╭──

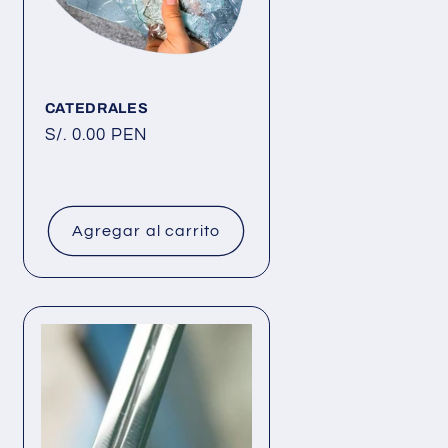
CATEDRALES
Precio
S/. 0.00 PEN
habitual
Agregar al carrito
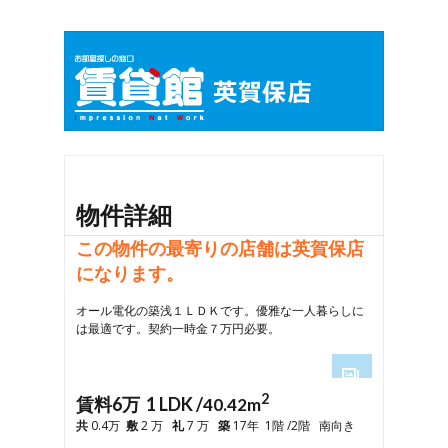
物件詳細
この物件の最寄りの店舗は英賀保店
になります。
オール電化の築浅１ＬＤＫです。優雅な一人暮らしに
は最適です。契約一時金７万円必要。
2
1
賃料6万 1 LDK /
40.42m
2
共
0.4万
敷
2 万
礼
7 万
築
17年 1階 /2階 南向き
3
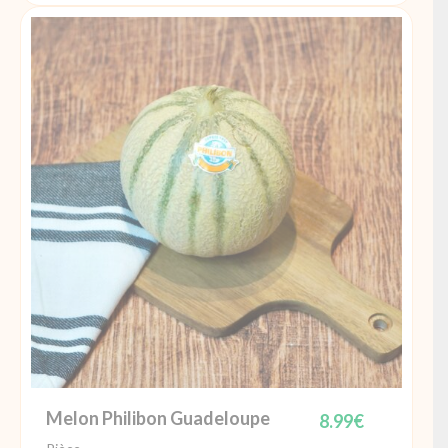
Mangue
bateau
Cote
d'Ivoire
Melon Philibon Guadeloupe
8.99
€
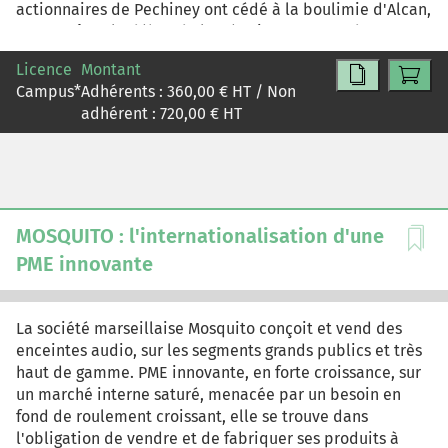
actionnaires de Pechiney ont cédé à la boulimie d'Alcan,
étude en deux temps. Dans un premier temps, le cas
avant même le début de l'opération. On peut donc se
propose une analyse stratégique générale et une analyse
demander si le rachat de Pechiney n'est pas tout
de la performance et fait ainsi référence aux
Licence
Montant
simplement le résultat d'une profonde "désambition"
problématiques d'adéquation entre stratégie de
Campus
*
Adhérents :
360,00
€ HT / Non
française. Le groupe canadien avait promis la
l'entreprise et règles du jeu sur un marché. Dans un
adhérent :
720,00
€ HT
constitution d'un géant mondial de l'aluminium,
second temps, le cas offre le support pour une analyse
capable de rivaliser avec le leader du secteur,
de la croissance et pose ainsi un ensemble de questions
l'américain Alcoa. Les synergies industrielles
sur le financement de la croissance, les différents modes
s'annonçaient certaines et immédiates. De telles
de croissance et le management d'un portefeuille
promesses seront-elles tenues ?
d'activités diversifié.
MOSQUITO : l'internationalisation d'une
PME innovante
La société marseillaise Mosquito conçoit et vend des
enceintes audio, sur les segments grands publics et très
haut de gamme. PME innovante, en forte croissance, sur
un marché interne saturé, menacée par un besoin en
fond de roulement croissant, elle se trouve dans
l'obligation de vendre et de fabriquer ses produits à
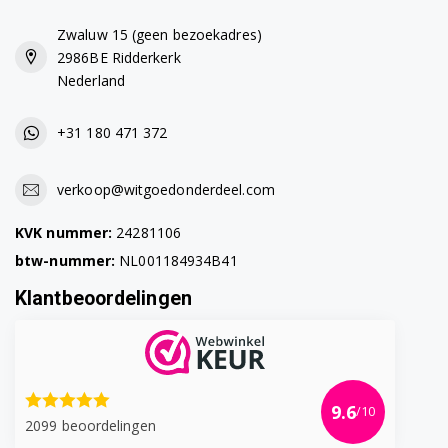
Zwaluw 15 (geen bezoekadres)
2986BE Ridderkerk
Nederland
+31 180 471 372
verkoop@witgoedonderdeel.com
KVK nummer:
24281106
btw-nummer:
NL001184934B41
Klantbeoordelingen
9.6
/10
2099 beoordelingen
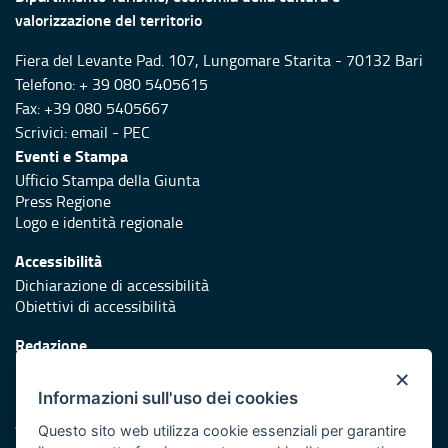
valorizzazione del territorio
Fiera del Levante Pad. 107, Lungomare Starita - 70132 Bari
Telefono: + 39 080 5405615
Fax: +39 080 5405667
Scrivici:
email
-
PEC
Eventi e Stampa
Ufficio Stampa della Giunta
Press Regione
Logo e identità regionale
Accessibilità
Dichiarazione di accessibilità
Obiettivi di accessibilità
Redazione
Responsabili di pubblicazione
×
Informazioni sull'uso dei cookies
Protezione civile
Vai al sito di Protezione Civile Puglia
Questo sito web utilizza cookie essenziali per garantire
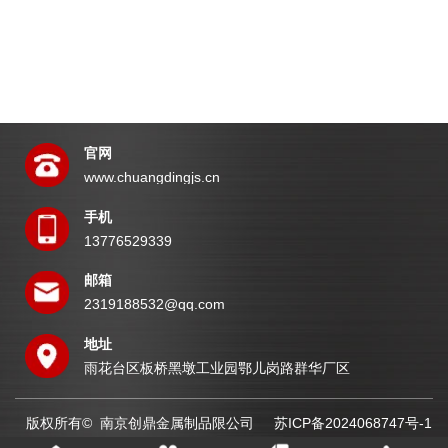
官网
www.chuangdingjs.cn
手机
13776529339
邮箱
2319188532@qq.com
地址
雨花台区板桥黑墩工业园鄂儿岗路群华厂区
版权所有© 南京创鼎金属制品限公司
苏ICP备2024068747号-1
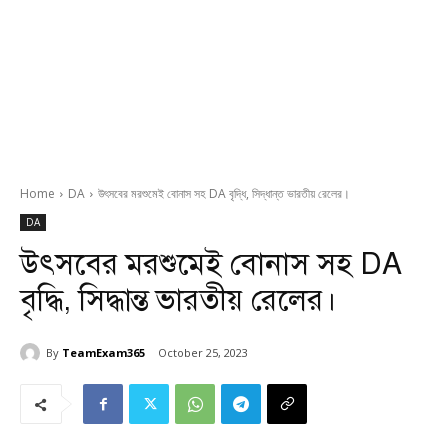
Home
DA
উৎসবের মরশুমেই বোনাস সহ DA বৃদ্ধি, সিদ্ধান্ত ভারতীয় রেলের।
DA
উৎসবের মরশুমেই বোনাস সহ DA
বৃদ্ধি, সিদ্ধান্ত ভারতীয় রেলের।
By
TeamExam365
October 25, 2023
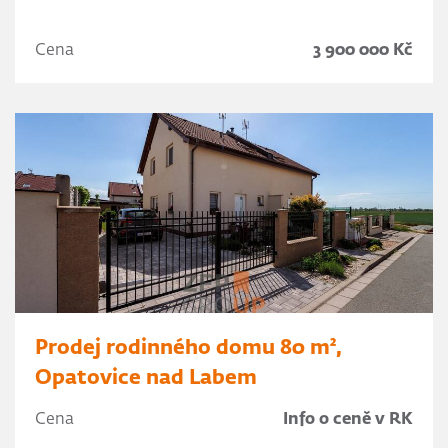
Cena
3 900 000 Kč
Prodej rodinného domu 80 m²,
Opatovice nad Labem
Cena
Info o ceně v RK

╰──

(TASK TO CARRY OUT):
Starting with the line that contains "valorizzazione del territorio" and going on through the last line of the listing, convert those lines into a numbered list with blank lines omitted and the pictures left out.

(RESULT):
1. valorizzazione del territorio
2. Fiera del Levante Pad. 107, Lungomare Starita - 70132 Bari
3. Telefono: + 39 080 5405615
4. Fax: +39 080 5405667
5. Scrivici:
6. email
7. -
8. PEC
9. Eventi e Stampa
10. Ufficio Stampa della Giunta
11. Press Regione
12. Logo e identità regionale
13. Accessibilità
14. Dichiarazione di accessibilità
15. Obiettivi di accessibilità
16. Redazione
17. Responsabili di pubblicazione
18. ×
19. Informazioni sull'uso dei cookies
20. Protezione civile
21. Vai al sito di Protezione Civile Puglia
22. Questo sito web utilizza cookie essenziali per garantire
23. 官网
24. www.chuangdingjs.cn
25. 手机
26. 13776529339
27. 邮箱
28. 2319188532@qq.com
29. 地址
30. 雨花台区板桥黑墩工业园鄂儿岗路群华厂区
31. 版权所有© 南京创鼎金属制品限公司
32. 苏ICP备2024068747号-1
33. Home
34. DA
35. উৎসবের মরশুমেই বোনাস সহ DA বৃদ্ধি, সিদ্ধান্ত ভারতীয় রেলের।
36. DA
37. উৎসবের মরশুমেই বোনাস সহ DA
38. বৃদ্ধি, সিদ্ধান্ত ভারতীয় রেলের।
39. By
40. TeamExam365
41. October 25, 2023
42. Cena
43. 3 900 000 Kč
44. Prodej rodinného domu 80 m²,
45. Opatovice nad Labem
46. Cena
47. Info o ceně v RK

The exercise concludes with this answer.